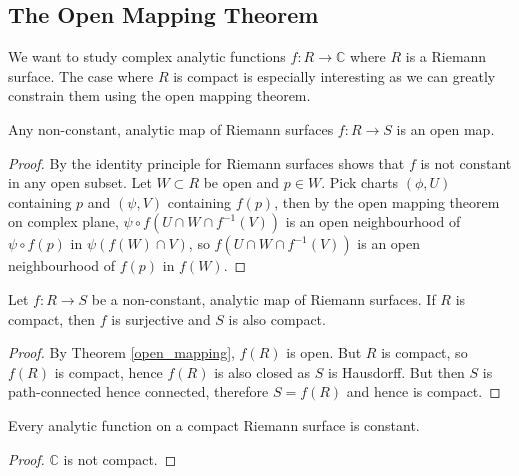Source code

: \subsection{The Open Mapping Theorem}
We want to study complex analytic functions $f:R\to\mathbb C$ where $R$ is a Riemann surface.
The case where $R$ is compact is especially interesting as we can greatly constrain them using the open mapping theorem.
\begin{theorem}\label{open_mapping}
    Any non-constant, analytic map of Riemann surfaces $f:R\to S$ is an open map.
\end{theorem}
\begin{proof}
    By the identity principle for Riemann surfaces shows that $f$ is not constant in any open subset.
    Let $W\subset R$ be open and $p\in W$.
    Pick charts $(\phi,U)$ containing $p$ and $(\psi,V)$ containing $f(p)$, then by the open mapping theorem on complex plane, $\psi\circ f(U\cap W\cap f^{-1}(V))$ is an open neighbourhood of $\psi\circ f(p)$ in $\psi(f(W)\cap V)$, so $f(U\cap W\cap f^{-1}(V))$ is an open neighbourhood of $f(p)$ in $f(W)$.
\end{proof}
\begin{corollary}
    Let $f:R\to S$ be a non-constant, analytic map of Riemann surfaces.
    If $R$ is compact, then $f$ is surjective and $S$ is also compact.
\end{corollary}
\begin{proof}
    By Theorem \ref{open_mapping}, $f(R)$ is open.
    But $R$ is compact, so $f(R)$ is compact, hence $f(R)$ is also closed as $S$ is Hausdorff.
    But then $S$ is path-connected hence connected, therefore $S=f(R)$ and hence is compact.
\end{proof}
\begin{corollary}
    Every analytic function on a compact Riemann surface is constant.
\end{corollary}
\begin{proof}
    $\mathbb C$ is not compact.
\end{proof}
——————————
# Exercise aim:
Exactly as they appear, print the lines of the listing above from its first line through the line that contains "Let $W\subset R$ be open and $p\in W$.", minus the pictures.

# Answer box:
Source code

: \subsection{The Open Mapping Theorem}
We want to study complex analytic functions $f:R\to\mathbb C$ where $R$ is a Riemann surface.
The case where $R$ is compact is especially interesting as we can greatly constrain them using the open mapping theorem.
\begin{theorem}\label{open_mapping}
    Any non-constant, analytic map of Riemann surfaces $f:R\to S$ is an open map.
\end{theorem}
\begin{proof}
    By the identity principle for Riemann surfaces shows that $f$ is not constant in any open subset.
    Let $W\subset R$ be open and $p\in W$.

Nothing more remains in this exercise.